Berlin (Germany)
From our correspondent
The relief was palpable on Saturday March 11 in Frankfurt. The fifth and final session of the synodal path – a reform process launched in December 2019 by the country’s lay people and Catholic authorities in response to the sexual abuse scandal – ended with a positive outcome. Admittedly, the debates were sometimes heated and, more surprisingly, the bishops were called to order by Mgr Georg Bätzing, the president of the episcopal conference, who asked them not to block, at the last minute, the result three years of work.
But ultimately, almost all of the texts presented were approved by the synodal assembly and by two-thirds of the episcopate. One of the key measures, supported by 81% of the bishops, concerns the blessings for “couples who love each other” – divorced remarried or same-sex couples. Disciplinary sanctions against pastoral agents organizing such celebrations can thus be lifted. If the practice is already current in certain dioceses and will remain at the discretion of the bishops, it could become a reality there throughout the country.

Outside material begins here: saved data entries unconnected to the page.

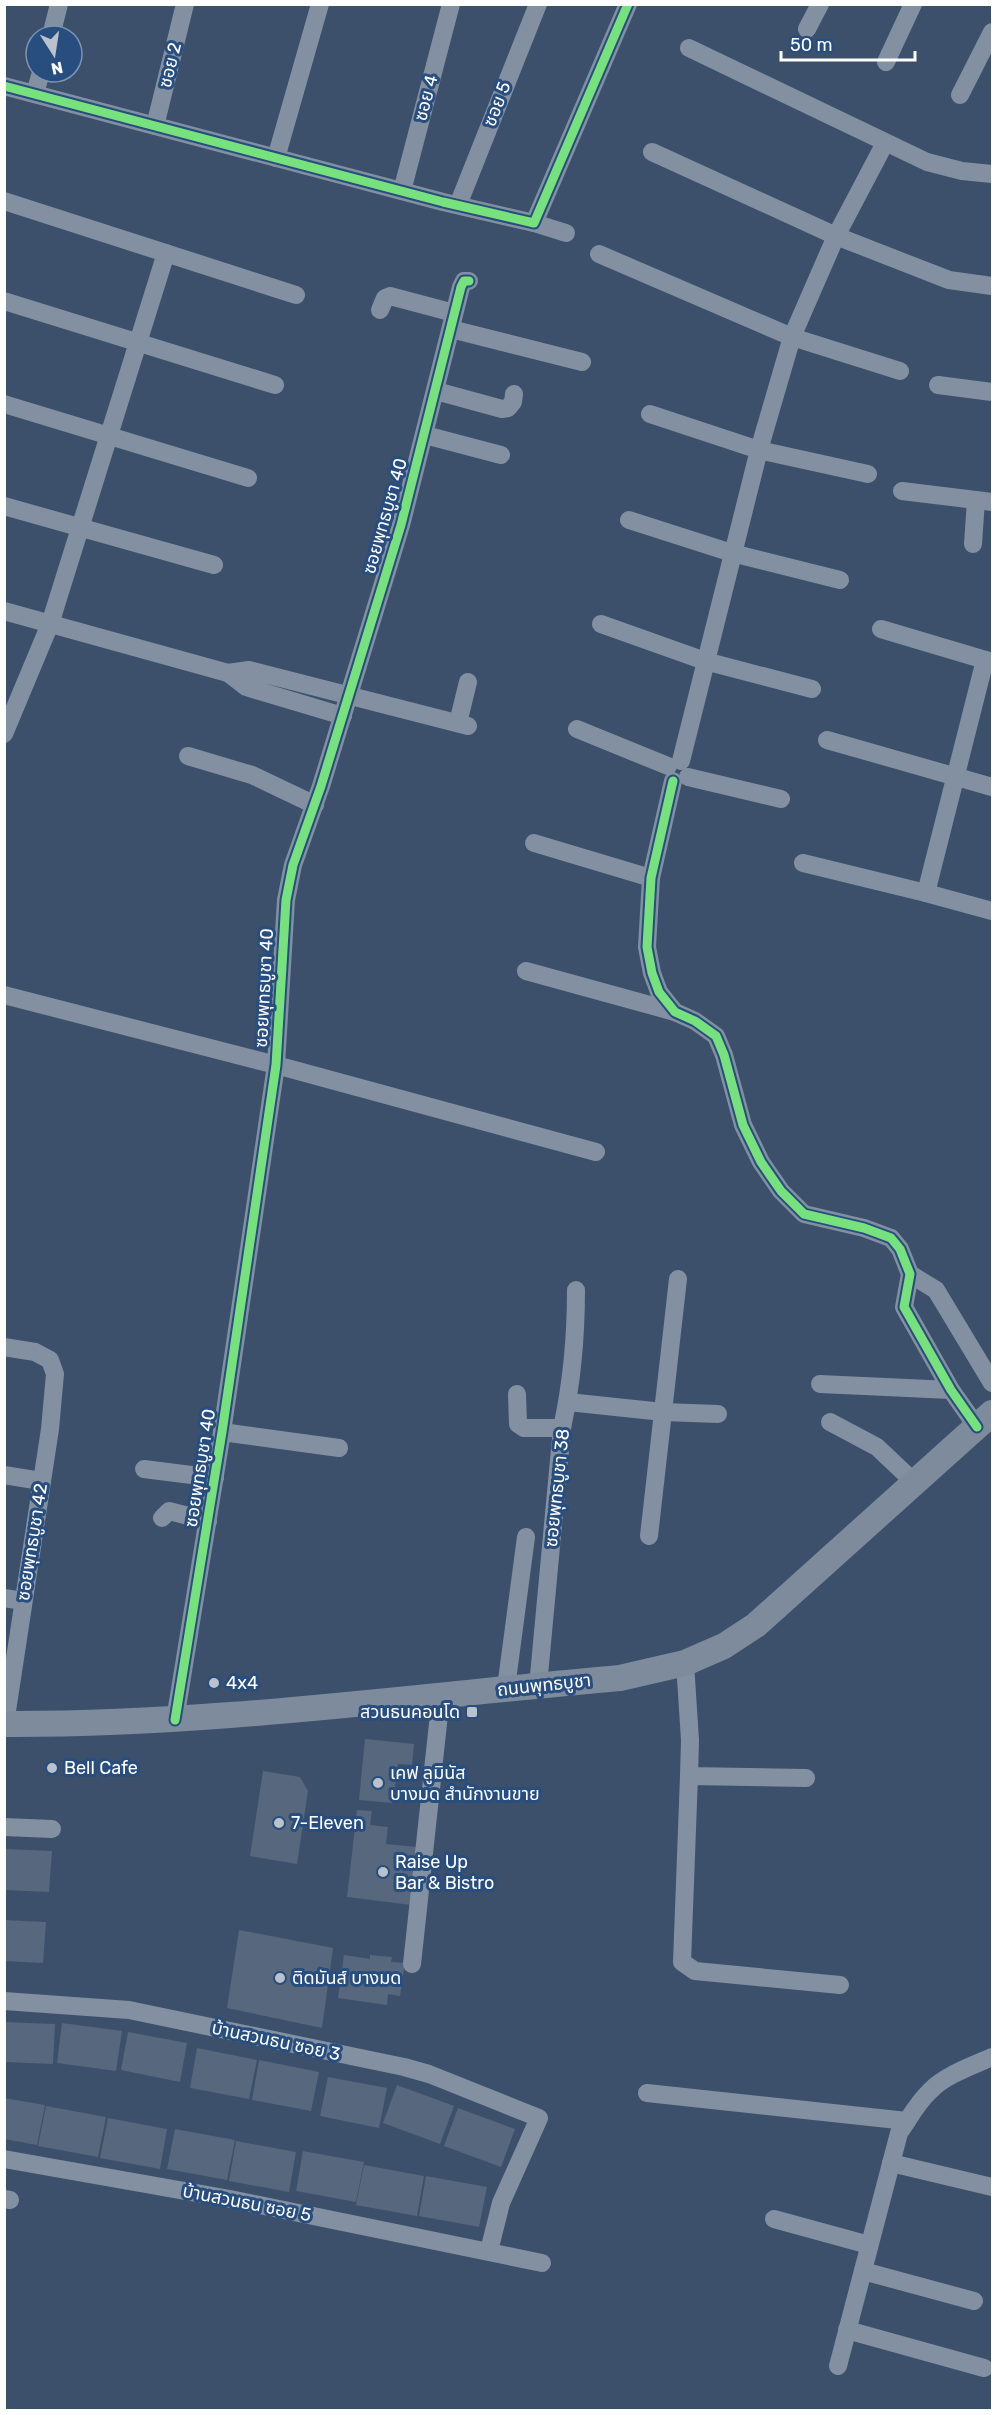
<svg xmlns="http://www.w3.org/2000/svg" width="997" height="2415" font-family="Rubik,'Noto Sans Thai',sans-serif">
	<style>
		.building { fill: #57677d }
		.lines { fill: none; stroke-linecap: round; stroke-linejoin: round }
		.street { stroke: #8290a1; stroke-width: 18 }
		.secondary { stroke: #7d8b9d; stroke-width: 26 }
		.cycleway-casing { stroke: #284d7f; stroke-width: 13 }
		.cycleway { stroke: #77e17e; stroke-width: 9 }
		.poi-dot { fill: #bbc2cb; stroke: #284d7f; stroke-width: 2 }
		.labels { text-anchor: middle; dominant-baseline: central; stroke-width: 6; stroke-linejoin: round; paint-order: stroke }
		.street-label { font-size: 18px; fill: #fff; stroke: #284d7f }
		.poi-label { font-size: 18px; fill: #fff; stroke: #284d7f; text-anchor: start }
	</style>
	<rect width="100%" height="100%" fill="#3c506b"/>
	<g class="building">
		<path d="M 365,1739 L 414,1744 L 412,1765 L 398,1764 L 393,1803 L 359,1800 Z"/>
		<path d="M 263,1771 L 300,1777 L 308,1791 L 297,1864 L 250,1856 Z"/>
		<path d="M 357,1810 L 372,1811 L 370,1825 L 388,1827 L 386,1844 L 418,1847 L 411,1905 L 347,1897 Z"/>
		<path d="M 4,1849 L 52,1851 L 49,1892 L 4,1890 Z"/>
		<path d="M 4,1920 L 46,1922 L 43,1963 L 4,1961 Z"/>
		<path d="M 239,1930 L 333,1948 L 322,2028 L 227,2008 Z"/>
		<path d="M 344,1955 L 370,1959 L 370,1955 L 392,1957 L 391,1962 L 405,1963 L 400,1996 L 388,1994 L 387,2005 L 338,1998 Z"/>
		<path d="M 4,2022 L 55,2024 L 53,2064 L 4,2062 Z"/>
		<path d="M 62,2023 L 122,2031 L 116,2071 L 57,2063 Z"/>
		<path d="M 128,2032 L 187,2043 L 180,2082 L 121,2070 Z"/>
		<path d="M 197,2048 L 257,2060 L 249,2099 L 190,2088 Z"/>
		<path d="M 259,2060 L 319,2072 L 311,2111 L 252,2100 Z"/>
		<path d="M 328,2077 L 387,2088 L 379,2128 L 320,2116 Z"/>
		<path d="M 397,2085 L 454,2106 L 440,2144 L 383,2123 Z"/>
		<path d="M 4,2098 L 45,2105 L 37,2145 L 4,2139 Z"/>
		<path d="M 46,2106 L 106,2117 L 98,2157 L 38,2146 Z"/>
		<path d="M 458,2108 L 515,2129 L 501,2167 L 444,2146 Z"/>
		<path d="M 108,2118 L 167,2129 L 160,2169 L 100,2158 Z"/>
		<path d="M 175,2129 L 235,2140 L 227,2180 L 167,2169 Z"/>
		<path d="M 236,2141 L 296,2152 L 289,2192 L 229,2181 Z"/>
		<path d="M 303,2151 L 364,2162 L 356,2202 L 296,2191 Z"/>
		<path d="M 364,2165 L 424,2176 L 417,2216 L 356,2205 Z"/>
		<path d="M 426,2176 L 487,2187 L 479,2227 L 419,2216 Z"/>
	</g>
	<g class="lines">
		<g class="street">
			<path d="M 807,29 L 820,4"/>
			<path d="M 51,36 L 59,4"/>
			<path d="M 689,48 L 927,162 L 962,171 L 992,174"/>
			<path d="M 886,62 L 913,4"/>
			<path d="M 4,86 L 443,202 L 534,223 L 628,4"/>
			<path d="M 35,94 L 41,72"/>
			<path d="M 960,95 L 992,32"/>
			<path d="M 155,126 L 185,4"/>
			<path d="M 652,152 L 836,236 L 949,280 L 992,286"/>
			<path d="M 276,158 L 320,4"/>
			<path d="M 402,191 L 451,4"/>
			<path d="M 4,201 L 296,295"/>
			<path d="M 458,205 L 538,4"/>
			<path d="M 534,223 L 566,233"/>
			<path d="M 599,254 L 792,337 L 900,371"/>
			<path d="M 4,301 L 275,385"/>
			<path d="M 380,310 L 385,298 L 390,296 L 454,313"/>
			<path d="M 451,329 L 582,362"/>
			<path d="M 938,385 L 992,392"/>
			<path d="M 436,391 L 502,409 L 508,408 L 513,402 L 514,394"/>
			<path d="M 4,404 L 248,478"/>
			<path d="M 650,414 L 759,450 L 868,474"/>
			<path d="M 425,435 L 501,455"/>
			<path d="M 902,491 L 992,502"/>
			<path d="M 4,506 L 214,565"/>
			<path d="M 629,520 L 732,553 L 840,580"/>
			<path d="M 973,544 L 976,500"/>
			<path d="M 4,611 L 228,673"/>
			<path d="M 601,624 L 705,661 L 812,689"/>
			<path d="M 881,629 L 992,662"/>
			<path d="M 343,716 L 246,687 L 228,673 L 249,670 L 468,726"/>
			<path d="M 458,723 L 468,682"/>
			<path d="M 577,729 L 668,766"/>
			<path d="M 4,734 L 50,624 L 166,253"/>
			<path d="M 827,740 L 992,787"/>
			<path d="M 188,756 L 252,775 L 315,805"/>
			<path d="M 681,761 L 759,450 L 792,337 L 836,236 L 885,143"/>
			<path d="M 688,777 L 781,799"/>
			<path d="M 673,781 L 651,878 L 647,947 L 652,973 L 659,992 L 675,1012 L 695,1021 L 716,1036 L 724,1055 L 743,1125 L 761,1162 L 781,1191 L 804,1214 L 864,1228 L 891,1238 L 900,1249 L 910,1274 L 904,1307 L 951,1390 L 977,1427"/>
			<path d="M 534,843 L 651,878"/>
			<path d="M 803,863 L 926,893 L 992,911"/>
			<path d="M 926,893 L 985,660"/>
			<path d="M 526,971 L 675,1012"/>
			<path d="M 4,995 L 276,1065 L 596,1152"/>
			<path d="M 910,1274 L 936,1290 L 992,1383"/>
			<path d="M 4,1347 L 35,1352 L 50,1360 L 55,1374 L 50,1429 L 5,1724"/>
			<path d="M 820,1384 L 951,1390"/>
			<path d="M 517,1394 L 518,1424 L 524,1428 L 562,1428"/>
			<path d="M 568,1402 L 663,1412 L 718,1414"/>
			<path d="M 830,1422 L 877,1447 L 915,1483"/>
			<path d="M 222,1432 L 339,1448"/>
			<path d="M 144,1469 L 215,1478"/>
			<path d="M 4,1475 L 41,1481"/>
			<path d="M 162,1518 L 169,1511 L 208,1521"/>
			<path d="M 649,1536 L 678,1279"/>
			<path d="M 4,1598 L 23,1601"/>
			<path d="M 685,1663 L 690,1740 L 689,1776 L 806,1778"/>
			<path d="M 538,1686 L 562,1428 C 572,1382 576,1337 576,1290"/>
			<path d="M 506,1688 L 526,1537"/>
			<path d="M 175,1720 L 222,1432 L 276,1065 L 286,900 L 293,865 L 321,786 L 401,525 L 461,287 L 464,281 L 469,281"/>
			<path d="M 689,1776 L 682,1962 L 695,1971 L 840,1985"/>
			<path d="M 4,1827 L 52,1829"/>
			<path d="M 412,1964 L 441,1696"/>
			<path d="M 4,2001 L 129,2010 L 404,2067 L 429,2074 L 539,2118 L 501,2203 L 489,2251"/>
			<path d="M 647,2093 L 907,2121"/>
			<path d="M 4,2159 L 230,2199 L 542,2263"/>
			<path d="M 891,2163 L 992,2187"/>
			<path d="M 4,2199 L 10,2200"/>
			<path d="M 774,2219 L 869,2245"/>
			<path d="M 863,2271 L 974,2301"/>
			<path d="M 847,2330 L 984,2368"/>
			<path d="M 838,2366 L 899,2133 C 909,2119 917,2103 930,2091 C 945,2075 972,2066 992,2057"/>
		</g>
		<path class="secondary" d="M 4,1724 C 211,1725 415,1696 620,1678 L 685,1663 L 724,1646 L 756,1625 L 992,1413"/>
		<g class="cycleway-casing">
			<g id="cycleway">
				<path d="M 4,86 L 443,202 L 534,223 L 628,4"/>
				<path d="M 673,781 L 651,878 L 647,947 L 652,973 L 659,992 L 675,1012 L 695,1021 L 716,1036 L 724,1055 L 743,1125 L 761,1162 L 781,1191 L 804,1214 L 864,1228 L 891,1238 L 900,1249 L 910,1274 L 904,1307 L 951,1390 L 977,1427"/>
				<path d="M 175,1720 L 222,1432 L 276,1065 L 286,900 L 293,865 L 321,786 L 401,525 L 461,287 L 464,281 L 469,281"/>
			</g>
		</g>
		<use href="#cycleway" class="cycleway"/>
	</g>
	<g class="poi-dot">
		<circle cx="214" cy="1683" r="6"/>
		<rect x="466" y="1706" width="12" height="12" rx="3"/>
		<circle cx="52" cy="1768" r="6"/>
		<circle cx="378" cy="1783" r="6"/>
		<circle cx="279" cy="1823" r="6"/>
		<circle cx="383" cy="1872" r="6"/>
		<circle cx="280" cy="1978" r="6"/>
	</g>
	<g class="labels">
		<g class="street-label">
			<text transform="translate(170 65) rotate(-76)">ซอย 2</text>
			<text transform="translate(426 98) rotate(-75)">ซอย 4</text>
			<text transform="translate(497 104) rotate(-69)">ซอย 5</text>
			<text transform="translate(385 516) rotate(-74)">ซอยพุทธบูชา 40</text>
			<text transform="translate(264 988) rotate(-87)">ซอยพุทธบูชา 40</text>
			<text transform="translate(200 1468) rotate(-81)">ซอยพุทธบูชา 40</text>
			<text transform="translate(557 1488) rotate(-84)">ซอยพุทธบูชา 38</text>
			<text transform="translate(32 1542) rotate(-81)">ซอยพุทธบูชา 42</text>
			<text transform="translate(544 1685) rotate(-6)">ถนนพุทธบูชา</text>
			<text transform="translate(276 2041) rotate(12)">บ้านสวนธน ซอย 3</text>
			<text transform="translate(247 2203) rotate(11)">บ้านสวนธน ซอย 5</text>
		</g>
		<g class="poi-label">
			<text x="226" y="1683">4x4</text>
			<text x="460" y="1712" text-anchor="end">สวนธนคอนโด</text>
			<text x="64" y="1768">Bell Cafe</text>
			<text x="390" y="1773">เคฟ ลูมินัส<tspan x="390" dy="21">บางมด สำนักงานขาย</tspan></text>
			<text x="291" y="1823">7-Eleven</text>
			<text x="395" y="1862">Raise Up<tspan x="395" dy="21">Bar &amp; Bistro</tspan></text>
			<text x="292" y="1978">ติดมันส์ บางมด</text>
		</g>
	</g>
	<rect width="997" height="2415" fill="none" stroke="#ffffff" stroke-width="12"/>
	<g transform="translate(54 54) rotate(168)"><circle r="28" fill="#284d7f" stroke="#7e94b2" stroke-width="1.5"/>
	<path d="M0-4.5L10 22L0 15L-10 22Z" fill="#bbc2cb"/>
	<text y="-9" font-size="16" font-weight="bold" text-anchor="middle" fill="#ffffff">N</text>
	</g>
	<path d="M781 51v9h134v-9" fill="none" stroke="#ffffff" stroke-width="3"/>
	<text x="790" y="51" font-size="18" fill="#ffffff" stroke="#284d7f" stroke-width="4.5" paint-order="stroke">50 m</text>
</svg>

Another central measure, the Church intends to pay more attention to intersex and transgender people. Like the diocese of Freiburg im Breisgau, a pioneer in this field, it will be possible, when baptizing children whose gender identity is not clear, to omit the corresponding mention in the register. baptisms or to use the term “miscellaneous” there. Transgender Catholics should also be able to change their marital status and first names in the baptism register.
The synodal assembly finally approved texts requiring the approval of Pope Francis: it urges him in particular to authorize women to preach during Eucharistic celebrations, and to re-examine the link between ministerial functions and the obligation of celibacy. After an emotional debate, the participants came out in favor of the diaconate for women and called on the German bishops to engage on the subject in Rome. The question of their ordination has, on the other hand, been postponed, at the request of certain bishops. “The women’s diaconate is long overdue,” said Bishop Gebhard Fürst, Bishop of Rottenburg-Stuttgart, citing the Synod of Würzburg which requested it in 1974.
If the criticisms expressed in recent weeks by the pope and by certain cardinals on this process of reform – described as “elitist” by Francis – have certainly hovered over the debates, they have not stopped its dynamics. Thus the “synodal council”, approved in September but much criticized by Rome, should see the light of day. The members of the committee in charge of its creation were elected in Frankfurt. “The synodal path has worked. It is not a paper tiger,” said Bishop Bätzing at the end of a process which, in three years, adopted 15 reform texts. “It does not lead to a division of the Church or the creation of a national Church,” he added, calling the “headwinds” a “reaction to the spiritual force” of this path.
Less enthusiastic, Irme Stetter-Karp, president of the Central Committee of Catholics and co-president of this reform process, welcomes a “new culture of dialogue” but regrets that “a small group of bishops has prevented a structural change in the Church “. On all the texts debated over three years, resistance came almost systematically from Bavarian dioceses, such as those of Regensburg, Passau and Augsburg, as well as from the dioceses of Cologne and Münster.
It remains to implement the decisions applicable directly in the dioceses, such as the blessings of same-sex couples. For those requiring the approval of the pope, a new process begins which, according to Bishop Bätzing, “will take time”. The latter, however, called on the Vatican authorities to “not respond in a bureaucratic manner” but via an “open and synodal process”. “The themes that we have discussed here are not purely German but are taken up by the universal Church”, recalls the Bishop of Limburg, who wants more than ever to bring these questions to the level of the World Synod on the future of Church.